By: Elisha Sauers
Inside Business, April 12, 2016
A new $1 million statewide program starting June 1 will help small businesses offer job training to advance their employees’ careers.
The initiative, called the Incumbent Workforce Credentialing Program, will pay a portion of employers’ costs to allow their workers to earn certifications and occupational licenses.
The initiative is part of Gov. Terry McAuliffe’s goal to get 50,000 Virginia workers credentialed in science, technology, engineering, mathematics or health care fields each year. He hopes to make the state the most “educated,” measuring that through licenses, degrees and other certifications, by 2030.
“This is not rocket science,” said McAuliffe, who announced the rollout of the program at Tidewater Community College in Norfolk on Tuesday. “The more we invest in education, the stronger our workforce development. (It) gives me a better ability to recruit companies from around the globe to come here. They hire people, they pay taxes and guess what – I get to invest more in education, workforce development.”
Depending on the size of a business’ staff, the state would chip in between 50 and 90 percent of the cost. Companies with up to 250 employees are eligible to access the program.
The money for the program will come from federal funds for the Workforce Innovation and Opportunities Act.
Virginia’s Community College System will oversee the program.

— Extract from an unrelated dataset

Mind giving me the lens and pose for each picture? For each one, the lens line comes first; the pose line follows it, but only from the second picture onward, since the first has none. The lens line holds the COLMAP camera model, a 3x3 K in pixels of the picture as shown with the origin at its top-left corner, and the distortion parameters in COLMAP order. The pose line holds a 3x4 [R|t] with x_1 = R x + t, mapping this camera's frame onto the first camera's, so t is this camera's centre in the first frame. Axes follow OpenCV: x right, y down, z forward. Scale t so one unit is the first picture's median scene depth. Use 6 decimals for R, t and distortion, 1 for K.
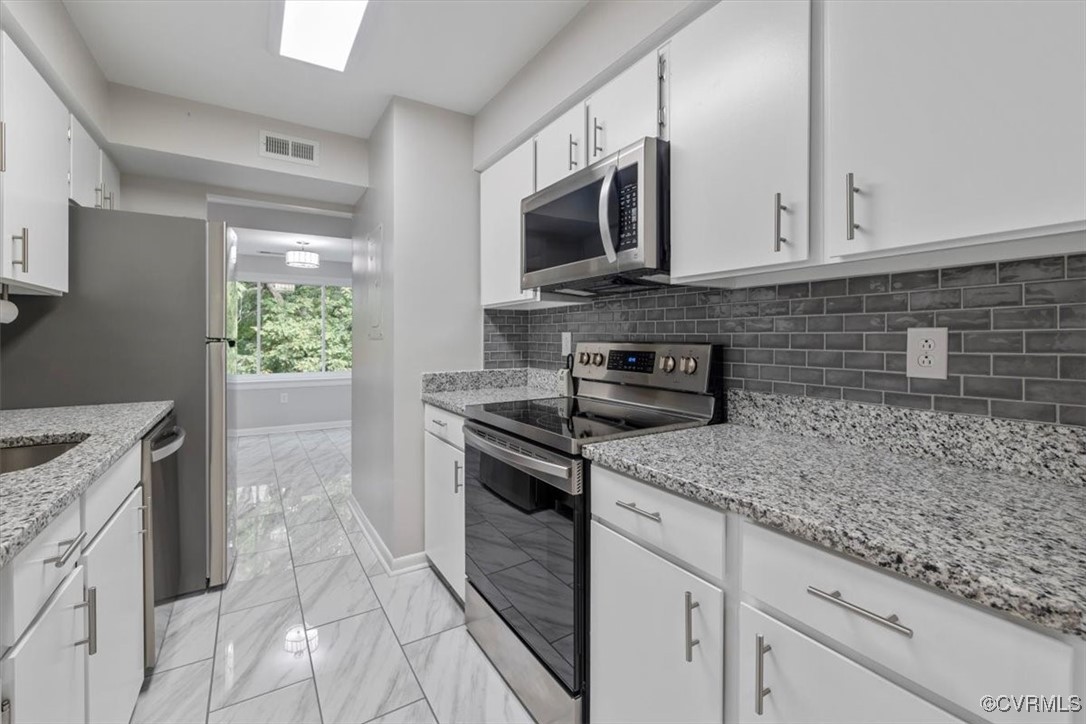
lens RADIAL K [[461.8, 0, 546.0], [0, 461.8, 342.7], [0, 0, 1]] dist [-0.000119, -0.000148]
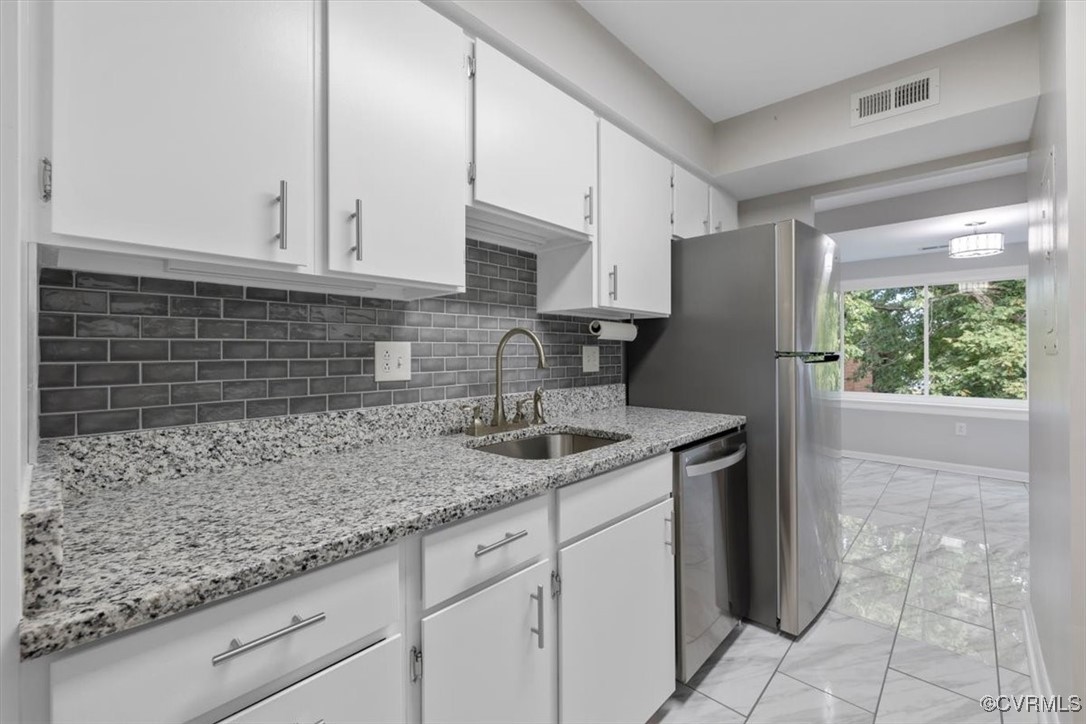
lens RADIAL K [[461.8, 0, 543.9], [0, 461.8, 358.8], [0, 0, 1]] dist [-0.000119, -0.000148]
pose [[0.255006, 0.011962, -0.966865, 0.045653], [-0.006980, 0.999920, 0.010530, -0.002135], [0.966914, 0.004063, 0.255070, 0.366142]]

Starting this week, the schools will seek proposals from regional workforce development boards, which are responsible for helping interested companies craft a training plan and apply for the money.
Elizabeth Creamer, the governor’s adviser for workforce development, said the program is mutually beneficial for workers, who may be able to advance in their careers with additional credentials.

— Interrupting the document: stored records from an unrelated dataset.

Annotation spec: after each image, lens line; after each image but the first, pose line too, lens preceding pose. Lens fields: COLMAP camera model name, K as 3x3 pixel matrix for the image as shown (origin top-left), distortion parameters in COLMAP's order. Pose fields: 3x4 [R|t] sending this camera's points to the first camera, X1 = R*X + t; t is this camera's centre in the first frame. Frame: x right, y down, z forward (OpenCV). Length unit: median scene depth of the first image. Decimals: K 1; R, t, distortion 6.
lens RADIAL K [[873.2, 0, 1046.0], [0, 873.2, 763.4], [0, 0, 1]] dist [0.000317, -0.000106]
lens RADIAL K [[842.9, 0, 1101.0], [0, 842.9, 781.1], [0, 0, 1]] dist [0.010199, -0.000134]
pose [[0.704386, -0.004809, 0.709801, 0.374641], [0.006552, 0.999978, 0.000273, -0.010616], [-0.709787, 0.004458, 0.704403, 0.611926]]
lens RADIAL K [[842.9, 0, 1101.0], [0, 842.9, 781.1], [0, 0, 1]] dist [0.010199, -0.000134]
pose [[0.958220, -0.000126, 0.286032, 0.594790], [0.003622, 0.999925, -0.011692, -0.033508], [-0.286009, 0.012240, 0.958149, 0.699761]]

“No matter what happens with that company, those individual workers will have something to make them more marketable,” she said.
If the latest program is successful, Creamer said, the state would like to add more money to the pot.
Shawn Avery, president and CEO of Hampton Roads’ workforce board Opportunity Inc., said the organization expects to receive more details this week on how to prioritize funding requests from interested employers.
With only $1 million to spread throughout the state, it could be very competitive.
“We’ll be aggressively applying for this money,” Avery said. “I’m sure a lot of people will be going for it.”